Furlong's practical prescription for solo and small firm owners: shift from competing on legal knowledge to competing on judgment, relationship depth, and specialization. Use AI to compress the time-per-task on procedural and document-heavy work. Move your pricing away from hourly billing toward flat-fee or retainer models that reflect the value of your judgment, not the volume of your hours. Pick one tool in your practice area to adopt this quarter — not to learn AI in the abstract, but to create a concrete efficiency advantage in the specific work your clients hire you for.

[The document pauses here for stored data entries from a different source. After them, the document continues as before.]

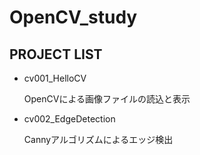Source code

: # OpenCV_study

## PROJECT LIST

- cv001_HelloCV 

  OpenCVによる画像ファイルの読込と表示

- cv002_EdgeDetection

  Cannyアルゴリズムによるエッジ検出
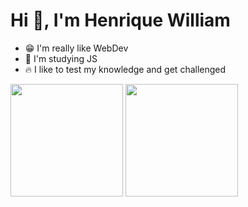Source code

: <h1>Hi 👋, I'm Henrique William</h1>
<ul>
  <li> 😁 I'm really like WebDev</li>
  <li> 🧠 I'm studying JS</li>
  <li> 🔥 I like to test my knowledge and get challenged</li>
</ul>

<div display="flex">
  <img height="180em" src="https://github-readme-stats.vercel.app/api/top-langs/?username=Henrique-William&layout=compact&langs_count=7&theme=synthwave"/>
  <img height="180em" src="https://github-readme-stats.vercel.app/api?username=Henrique-William&show_icons=true&theme=synthwave&include_all_commits=true&count_private=true"/>
</div>

<!--
<img alt="Night Coding" src="https://media.giphy.com/media/qgQUggAC3Pfv687qPC/giphy.gif" width="500px" height="360px" align="center"/>  
-->
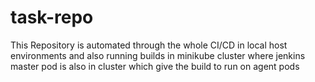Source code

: # task-repo

This Repository is automated through the whole CI/CD in local host environments and also running builds in minikube cluster where jenkins master pod is also in cluster which give the build to run on agent pods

Is the 'niche lawyer' model viable for a small law firm?

Furlong's research says yes — and AI makes it more viable than ever. His 'niche lawyer' model: deep expertise in a specific domain or practice type, minimal overhead, AI-powered efficiency on document and workflow tasks, premium rates for the advisory and judgment work clients can't get from a platform. The small firms most at risk are generalist practices competing on cost with lower-cost alternatives. The small firms with the most durable position are specialists who use AI to serve more clients at higher margins with fewer headaches.